その道中には、当然倒れて瀕死状態の女性たち。
——————だんだん、1人の男を取りあう争いに見えてくる。
プリファーナとフェーンは、一刻も早く人影の元へ向かうため懸命に走る。
特に、彼女はドレスを着用しているのに全く動きにくそうな雰囲気を漂わせない辺り、こういうことに慣れていると伺える。
「フェーン!」
プリファーナが叫ぶと、フェーンは白のコートを翻(ひるがえ)して獲物を狙う狼のような速さで、人影の傍へ一気に駆け寄る。
それに気付いた人影は、突然現れるウルード族の男に目が行ってしまう。
「失礼、こちらはフェーン=クロワードと申します。ハーエル=ロストーニさんは……?」
若干息を切らせながら、フェーンはハーエルを探す。
すると、背後から情けない声が響く。
「フェーン!頼む、助けてくれ!」
咄嗟に背後を振りかえると、そこには服装が乱れたラージエルの男。ハーエルが居た。
ウルード族の女性に胸ぐらを掴まれたり、女性たちにもみくちゃにされていたのがなんとなく分かる。
「ハーエルさん、事情はあちらにいる派手な女性へお願いします。こちらは、この女性たちをなんとか足止めしておきますから」
フェーンが指さすところには、刀を構えた派手な女性。プリファーナが居た。
ハーエルも突然の言葉だったが、考えるのをやめて一目散に彼女の元へ向かって行った。
当然、彼を取りあっていた女性たちもハーエルの後を追う。
「——手荒な真似は控えたいのですが、状況が状況です。

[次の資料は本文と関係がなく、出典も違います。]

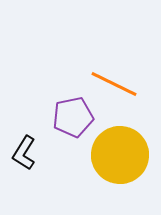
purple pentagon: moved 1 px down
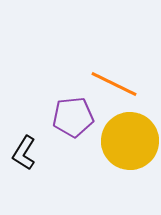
purple pentagon: rotated 6 degrees clockwise
yellow circle: moved 10 px right, 14 px up
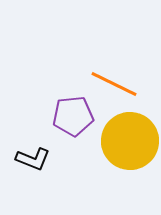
purple pentagon: moved 1 px up
black L-shape: moved 9 px right, 6 px down; rotated 100 degrees counterclockwise
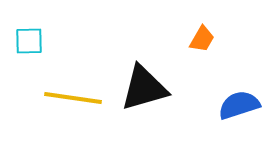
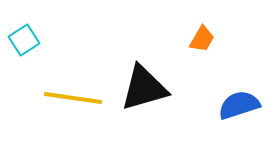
cyan square: moved 5 px left, 1 px up; rotated 32 degrees counterclockwise
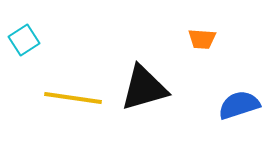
orange trapezoid: rotated 64 degrees clockwise
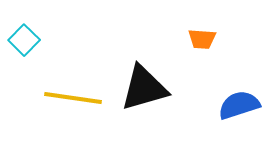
cyan square: rotated 12 degrees counterclockwise
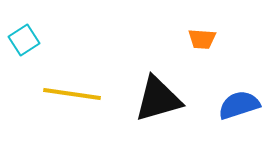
cyan square: rotated 12 degrees clockwise
black triangle: moved 14 px right, 11 px down
yellow line: moved 1 px left, 4 px up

少し、おとなしくしてもらいましょうか」
ハーエルを追う女性たちの目の前に、素早く移動するフェーン。
そして、右手でラージエルの女性の腹を殴り気絶させ、続けざまに左手でドラーペシュの女性を気絶させる。
その瞬間、残ったウルードの女性がフェーンの足を払う。
思わず身を崩してしまい、その場に倒れてしまった。
「つっ……ウルードは1番厄介ですね……」
ウルード族は4種族の中でも1番身体能力が高い。
自分もウルード族だが、体よりも知識が発達しているためそこまで身体能力は高くない。
先程、女性を一撃で気絶させたが彼にとってはかなり力を入れないと無理で、普通のウルード族なら力を入れるまでもない。

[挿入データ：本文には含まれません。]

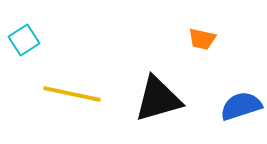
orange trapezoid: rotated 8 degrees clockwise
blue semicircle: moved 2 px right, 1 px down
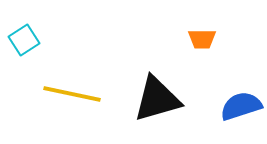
orange trapezoid: rotated 12 degrees counterclockwise
black triangle: moved 1 px left
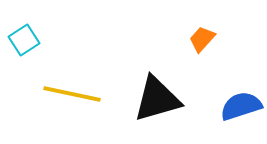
orange trapezoid: rotated 132 degrees clockwise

「下手にこちらから攻めず、逃げ回って時間を稼いだ方が得策ですね」
少し距離を置き、自分の尻尾を激しく振って挑発するフェーン。
単純なウルード族、すぐ彼の挑発にのってきた。
「後は頼みますよ……プリファーナさん」
横目でプリファーナを見つめながら、出来る限り時間を稼ぐフェーンであった。